## BRIEF
The following data has a line with "focal_35mm: 51" and a line with "f_number: 2.4". Write out exactly those lines and all the lines between them.

********************

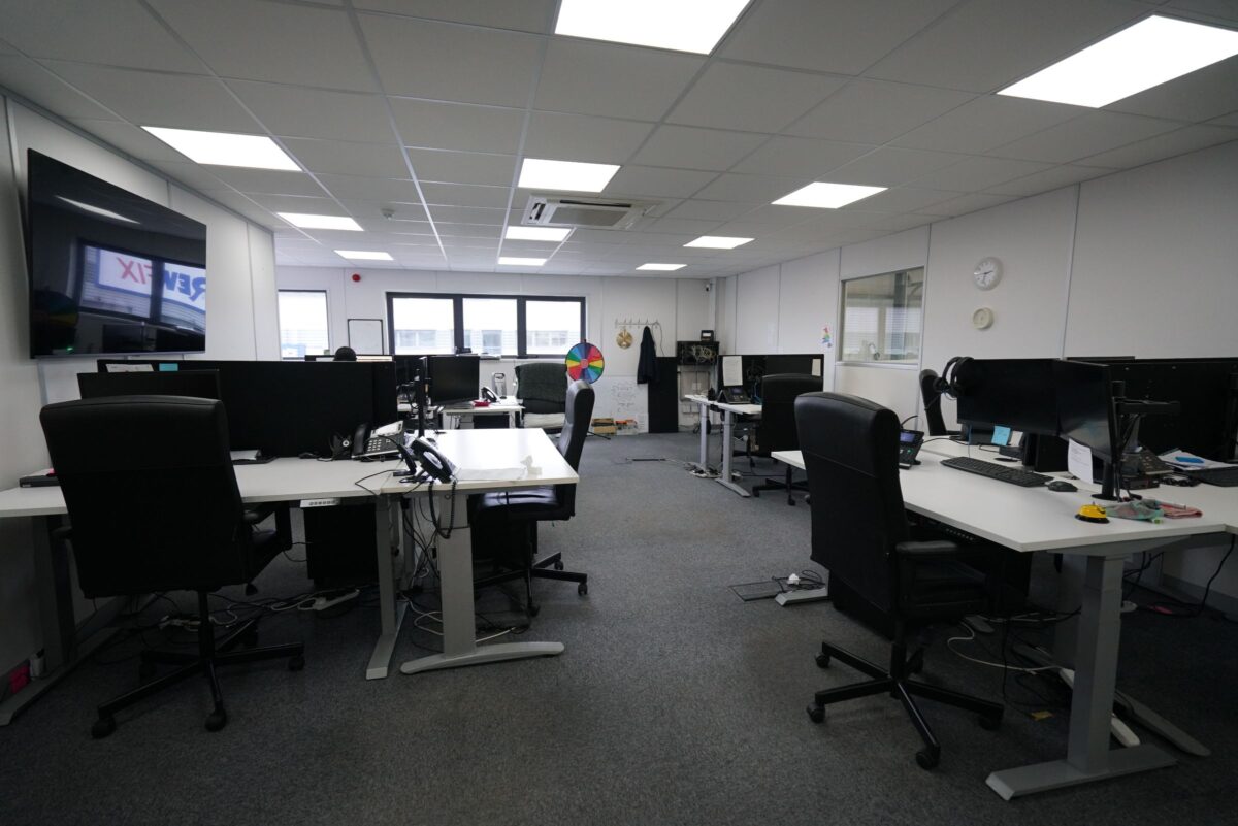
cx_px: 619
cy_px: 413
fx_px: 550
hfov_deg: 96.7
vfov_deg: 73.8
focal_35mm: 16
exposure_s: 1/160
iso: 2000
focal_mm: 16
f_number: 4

********************

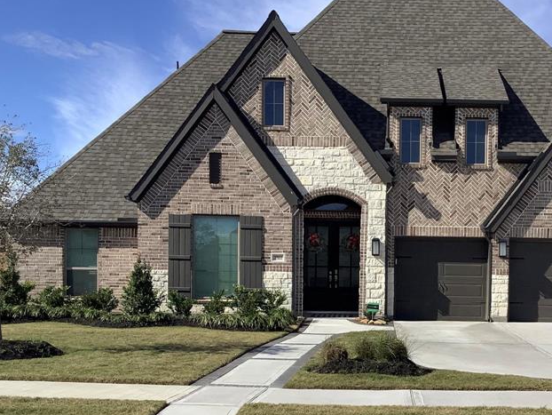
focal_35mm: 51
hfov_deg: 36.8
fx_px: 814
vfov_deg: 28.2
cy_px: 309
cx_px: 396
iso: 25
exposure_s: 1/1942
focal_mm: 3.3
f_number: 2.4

********************

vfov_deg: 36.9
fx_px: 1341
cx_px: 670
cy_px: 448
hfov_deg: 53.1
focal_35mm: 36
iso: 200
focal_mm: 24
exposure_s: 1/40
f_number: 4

********************

## EXERCISE RESULT
focal_35mm: 51
hfov_deg: 36.8
fx_px: 814
vfov_deg: 28.2
cy_px: 309
cx_px: 396
iso: 25
exposure_s: 1/1942
focal_mm: 3.3
f_number: 2.4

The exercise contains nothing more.